No. Number of JDBC connections and number of Threads do NOT have 1:1 relationship. Typically you will have fewer Threads than the number of JDBC connections. This is because the same Thread can be reused for several connections.
5. How can I find out which thread is currently running right now in the Application Server?
Take a Thread dump and look for ‘RUNNABLE’ Threads.
6. Is ‘number of Threads’ configurable? Can I have unlimited Threads?
It depends on the Application Server product you are using. Generally yes. It is configurable. Make sure you have an upper limit (start with perhaps 50 threads) for the Thread Pool. Only a through Load test can help you determine the optimal upper limit. You cannot have ‘unlimited Threads’. It is limited by your hardware. It is NOT good practice to have Application Server ‘automatically expand’ the Thread Pool size, unless you are absolutely sure about what you are doing.
7. How can I find out all Threads that are currently running?
Take a Thread dump. Thread dump reveals ALL the Threads in the JVM. It does not matter which STATE the Thread is in.
8. Is there a Thread Dead Lock going on?
Some JVMs (Jrockit) will print in System Out if there is a dead lock. You can always take a Thread dump and see if there are dead locks. You can use free tools like IBM Thread and Monitor Dump Analyzer for Java to analyze the Thread dump.
9. How can I kill hung (or stuck) Threads?
First of all it is a risky business to forcibly kill a Thread. What if it leaves corrupted data in the database? This is precisely why Oracle deprecated Thread.stop (method). This technically means ‘you cannot kill a Thread in Java’. Restarting the JVM is an option but it will terminate other Threads that may be doing useful work. But every environment is different. If you absolutely know the application you are managing in and out and exactly know what it is doing, you can try interrupting stuck Threads by some creative ways. For example, if the thread is waiting for response from a remote service, can you stop that service? When you stop that service, most probably your application will receive ‘socket closed by peer’ and exit the Thread. But there is no guarantee.Oracle introduced Thread.interrupt that may work in some situations. But you will have to write a program to do this.For WebSphere Application Server, you can try “Hung Thread Interrupter” tool from IBM Alpha Works.

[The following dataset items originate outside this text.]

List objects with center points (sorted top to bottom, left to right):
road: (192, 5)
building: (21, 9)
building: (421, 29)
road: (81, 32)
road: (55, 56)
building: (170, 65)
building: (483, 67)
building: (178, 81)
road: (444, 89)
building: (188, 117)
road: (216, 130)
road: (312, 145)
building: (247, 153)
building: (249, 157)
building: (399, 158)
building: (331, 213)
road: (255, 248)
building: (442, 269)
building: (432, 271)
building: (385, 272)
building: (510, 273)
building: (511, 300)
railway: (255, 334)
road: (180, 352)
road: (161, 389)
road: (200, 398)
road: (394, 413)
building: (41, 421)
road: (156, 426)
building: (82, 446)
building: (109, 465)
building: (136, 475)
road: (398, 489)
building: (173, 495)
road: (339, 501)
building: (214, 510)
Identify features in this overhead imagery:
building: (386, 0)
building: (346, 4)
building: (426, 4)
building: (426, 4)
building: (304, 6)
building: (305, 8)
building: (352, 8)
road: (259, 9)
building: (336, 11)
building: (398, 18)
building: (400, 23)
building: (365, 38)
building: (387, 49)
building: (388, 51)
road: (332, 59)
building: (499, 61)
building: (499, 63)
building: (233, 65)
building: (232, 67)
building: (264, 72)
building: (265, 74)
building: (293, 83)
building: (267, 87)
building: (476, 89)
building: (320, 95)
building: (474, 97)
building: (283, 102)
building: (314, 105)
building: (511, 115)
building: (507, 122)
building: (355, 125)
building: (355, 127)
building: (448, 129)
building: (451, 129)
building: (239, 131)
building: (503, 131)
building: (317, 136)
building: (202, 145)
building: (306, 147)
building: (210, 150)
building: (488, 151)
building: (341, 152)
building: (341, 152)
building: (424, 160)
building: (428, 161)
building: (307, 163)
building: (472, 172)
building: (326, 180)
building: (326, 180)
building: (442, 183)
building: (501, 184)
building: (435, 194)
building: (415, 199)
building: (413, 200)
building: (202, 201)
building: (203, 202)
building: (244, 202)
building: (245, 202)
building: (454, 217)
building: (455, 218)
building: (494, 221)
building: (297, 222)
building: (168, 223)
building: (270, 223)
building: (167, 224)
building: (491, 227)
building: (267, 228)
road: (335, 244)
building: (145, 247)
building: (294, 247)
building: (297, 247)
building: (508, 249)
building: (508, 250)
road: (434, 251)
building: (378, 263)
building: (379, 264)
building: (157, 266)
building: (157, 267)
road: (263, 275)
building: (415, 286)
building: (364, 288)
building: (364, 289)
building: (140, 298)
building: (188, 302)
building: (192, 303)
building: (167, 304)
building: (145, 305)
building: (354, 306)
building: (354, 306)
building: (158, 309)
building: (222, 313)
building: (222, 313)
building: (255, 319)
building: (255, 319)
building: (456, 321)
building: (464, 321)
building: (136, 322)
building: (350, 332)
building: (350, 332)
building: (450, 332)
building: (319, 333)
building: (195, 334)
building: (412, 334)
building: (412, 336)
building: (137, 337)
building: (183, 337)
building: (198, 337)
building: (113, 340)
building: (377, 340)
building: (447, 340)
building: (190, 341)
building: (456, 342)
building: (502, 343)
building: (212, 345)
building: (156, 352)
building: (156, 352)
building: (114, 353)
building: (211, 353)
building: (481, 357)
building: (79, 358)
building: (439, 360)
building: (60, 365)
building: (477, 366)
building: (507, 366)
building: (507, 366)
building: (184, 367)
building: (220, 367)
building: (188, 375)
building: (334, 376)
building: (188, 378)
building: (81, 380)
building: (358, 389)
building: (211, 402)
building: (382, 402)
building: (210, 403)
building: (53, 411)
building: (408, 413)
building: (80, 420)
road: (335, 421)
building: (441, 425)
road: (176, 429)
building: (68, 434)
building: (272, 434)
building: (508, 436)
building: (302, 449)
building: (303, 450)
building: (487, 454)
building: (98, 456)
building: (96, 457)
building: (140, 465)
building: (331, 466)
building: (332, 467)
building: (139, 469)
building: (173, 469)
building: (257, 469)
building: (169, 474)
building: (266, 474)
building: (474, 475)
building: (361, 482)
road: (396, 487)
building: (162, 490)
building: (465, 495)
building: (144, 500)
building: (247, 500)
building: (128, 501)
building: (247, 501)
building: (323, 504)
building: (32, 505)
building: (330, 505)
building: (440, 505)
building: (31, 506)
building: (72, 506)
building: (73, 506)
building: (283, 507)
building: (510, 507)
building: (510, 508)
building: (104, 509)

There you have it. Troubleshooting Thread issues, though intimidating, can be made lot easier by carefully analyzing Thread dumps. Why don’t you take a Thread dump of an Application Server (perhaps in your test environment) and start looking around ?. The more you familiarize with Thread dumps, better you will become with analyzing them. Always consult the Application Server manuals when in doubt. Keep reading articles related to Threads and Thread dump Analysis available on the Internet. Before you know you will be a master at troubleshooting using Thread dumps.